* [Reading text]
══════════

# Expat areas in Paphos



## PaulStewart (Jun 23, 2013)

Been thinking of moving to Paphos and I find this forum a great source of information. 

Can someone tell me which of the areas in Paphos are popular with expats, mainly Brits? I think I just dont want to end up in an area with only locals living where I cannot speak the language.

So please let me know how it is over there.


----------



## Veronica (Apr 5, 2008)

Hi Paul, welcome to the forum.
You will find that unless you are in one of the more remote hill villages there are expats almost everywhere. Of course some places have more expats than others, for example, Peyia and Tala are both very popular with Brits. 
Places such as Chloraka, Trimithousa, Emba, Kissonerga all also have quite a lot of Brits as do some of the villages to the East of Paphos such as Mandria, Timi, Anarita etc.


----------



## PaulStewart (Jun 23, 2013)

Thanks a lot for your help!


----------



## Geraldine (Jan 3, 2009)

PaulStewart said:


> Been thinking of moving to Paphos and I find this forum a great source of information.

══════════

* [Record excerpts]
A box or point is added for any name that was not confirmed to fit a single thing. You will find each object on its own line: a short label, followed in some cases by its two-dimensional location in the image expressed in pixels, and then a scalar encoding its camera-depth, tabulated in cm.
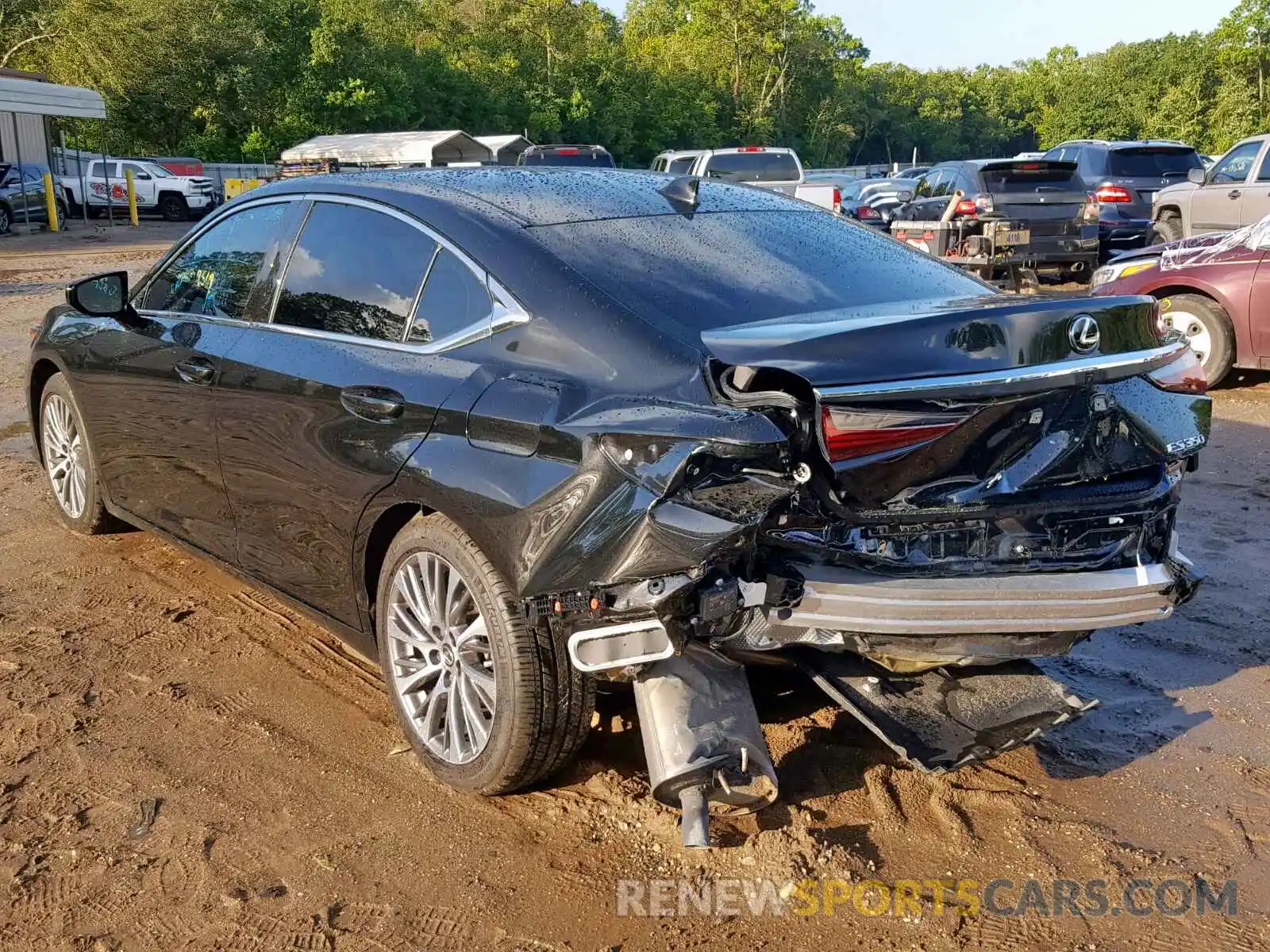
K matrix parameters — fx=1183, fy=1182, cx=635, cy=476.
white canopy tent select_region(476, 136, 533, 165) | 3509
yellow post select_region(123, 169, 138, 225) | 2930
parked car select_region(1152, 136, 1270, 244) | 1364
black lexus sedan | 283
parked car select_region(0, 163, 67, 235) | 2572
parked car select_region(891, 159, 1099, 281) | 1320
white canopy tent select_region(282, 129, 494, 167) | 3164
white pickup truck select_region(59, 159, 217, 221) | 3014
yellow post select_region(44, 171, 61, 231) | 2606
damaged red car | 849
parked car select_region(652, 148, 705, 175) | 2098
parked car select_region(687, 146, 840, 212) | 1953
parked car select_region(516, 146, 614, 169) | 2412
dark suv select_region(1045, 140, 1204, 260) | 1559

══════════

* [Brief 1]
Answer these about the Paphos expat thread:
(a) Which expats does PaulStewart mainly hope to live near?
(b) Which two places does Veronica call very popular with Brits?
(c) Which villages east of Paphos does Veronica name?
* [Brief 2]
Write the next part of the Paphos expat thread, starting after its last line.

* [Output 1]
(a) Brits
(b) Peyia and Tala
(c) Mandria, Timi and Anarita

* [Output 2]
> 
> Can someone tell me which of the areas in Paphos are popular with expats, mainly Brits? I think I just dont want to end up in an area with only locals living where I cannot speak the language.
> 
> So please let me know how it is over there.


On the plus side, you would soon learn the language in a small village, it has lots of benefits in other ways too, I have found, but it is personal choice.


----------



## Rema (Aug 12, 2012)

I don't think it makes much difference where you go, it's really personal preference as to location thats important as you will meet English speaking people in most places.
We live in Tsada (8km from Paphos) its a quiet village - just 1 taverna - but there are plenty of Brits around even here. 
I prefer Tsada as its a little elevated so we get wonderful cooling breezes in the summer together with great views over Paphos even if it is a little colder in winter.

Richard/Rema


----------



## PatandDave (Jul 15, 2012)

We are in Upper Peyia, which is known as little Britain! We are as high up the mountain as you can get, we have the most amazing view to the front and just the mountain goats behind! We are just 2 mins from the village, where the bars are full, 24/7!? (Not our cup of tea) and 10 mins from the coast of Coral Bay, if we want it! ...every expat has come here for their own reason and that should not be questioned, we can ask advise and except others advise. Dave and I have very different outlooks, he is quiet, reserved and keeps himself to himself, and I am bubbly, love meeting new people and would talk for Wales! Dave wants the quiet life, I want to meet and talk? ...it's a case of compromise?!


----------



## mike5111 (Oct 13, 2012)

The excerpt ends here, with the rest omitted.